Age-dependent deterioration of long-lived proteins in humans may have wide-ranging effects on health, fitness and diseases of the elderly. To a large extent, denaturation of old proteins appears to result from the intrinsic instability of certain amino acids; however, these reactions are incompletely understood. One method to investigate these reactions involves exposing peptides to elevated temperatures at physiological pH. Incubation of PFHSPSY, which corresponds to a region of human αB-crystallin that is susceptible to age-related modification, resulted in the appearance of a major product. NMR spectroscopy confirmed that this novel peptide formed via racemization of the N-terminal Pro. This phenomenon was not confined to Pro, because peptides with N-terminal Ser and Ala residues also underwent racemization. As N-terminal racemization occurred at 37 °C, a long-lived protein was examined. LC-MS/MS analysis revealed that approximately one third of aquaporin 0 polypeptides in the centre of aged human lenses were racemized at the N-terminal methionine.

Molecular signatures of long-lived proteins: autolytic cleavage adjacent to serine residues.

The centre of the human lens, which is composed of proteins that were synthesized prior to birth, is an ideal model for the evaluation of long-term protein stability and processes responsible for the degradation of macromolecules. By analysing the sequences of peptides present in human lens nuclei, characteristic features of intrinsic protein instability were determined. Prominent was the cleavage on the N-terminal side of serine residues. Despite accounting for just 9% of the amino acid composition of crystallins, peptides with N-terminal Ser represented one-quarter of all peptides. Nonenzymatic cleavage at Ser could be reproduced by incubating peptides at elevated temperatures.
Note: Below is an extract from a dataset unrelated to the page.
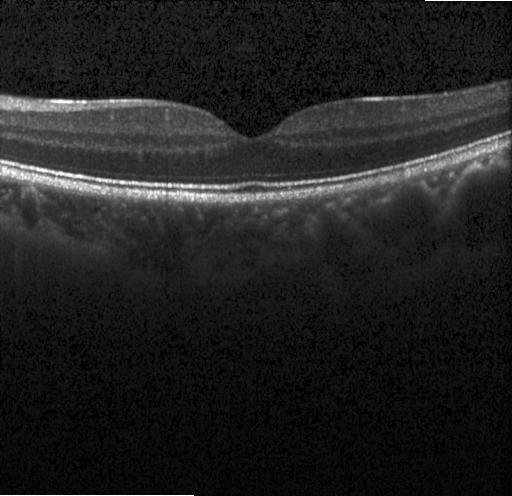
Assessment: no evidence of CNV, DME, or drusen.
Serine residues may thus represent susceptible sites for autolysis in polypeptides exposed to physiological conditions over a period of years. Once these sites are cleaved, other chemical processes result in progressive removal or 'laddering' of amino acid residues from newly exposed N- and C-termini. As N-terminal Ser peptides originated from several crystallins with unrelated sequences, this may represent a general feature of long-lived proteins.

Is protein methylation in the human lens a result of non-enzymatic methylation by S-adenosylmethionine?

Since crystallins in the human lens do not turnover, they are susceptible to modification by reactive molecules over time. Methylation is a major post-translational lens modification, however the source of the methyl group is not known and the extent of modification across all crystallins has yet to be determined. Sites of methylation in human lens proteins were determined using HPLC/mass spectrometry following digestion with trypsin. The overall extent of protein methylation increased with age, and there was little difference in the extent of modification between soluble and insoluble crystallins. Several different cysteine and histidine residues in crystallins from adult lenses were found to be methylated with one cysteine (Cys 110 in γD crystallin) at a level approaching 70%, however, methylation of crystallins was not detected in fetal or newborn lenses. S-adenosylmethionine (SAM) was quantified at significant (10-50 µM) levels in lenses, and in model experiments SAM reacted readily with N-α-tBoc-cysteine and N-α-tBoc-histidine, as well as ßA3-crystallin. The pattern of lens protein methylation seen in the human lens was consistent with non-enzymatic alkylation. The in vitro data shows that SAM can act directly to methylate lens proteins and SAM was present in significant concentrations in human lens. Thus, non-enzymatic methylation of crystallins by SAM offers a possible explanation for this major human lens modification.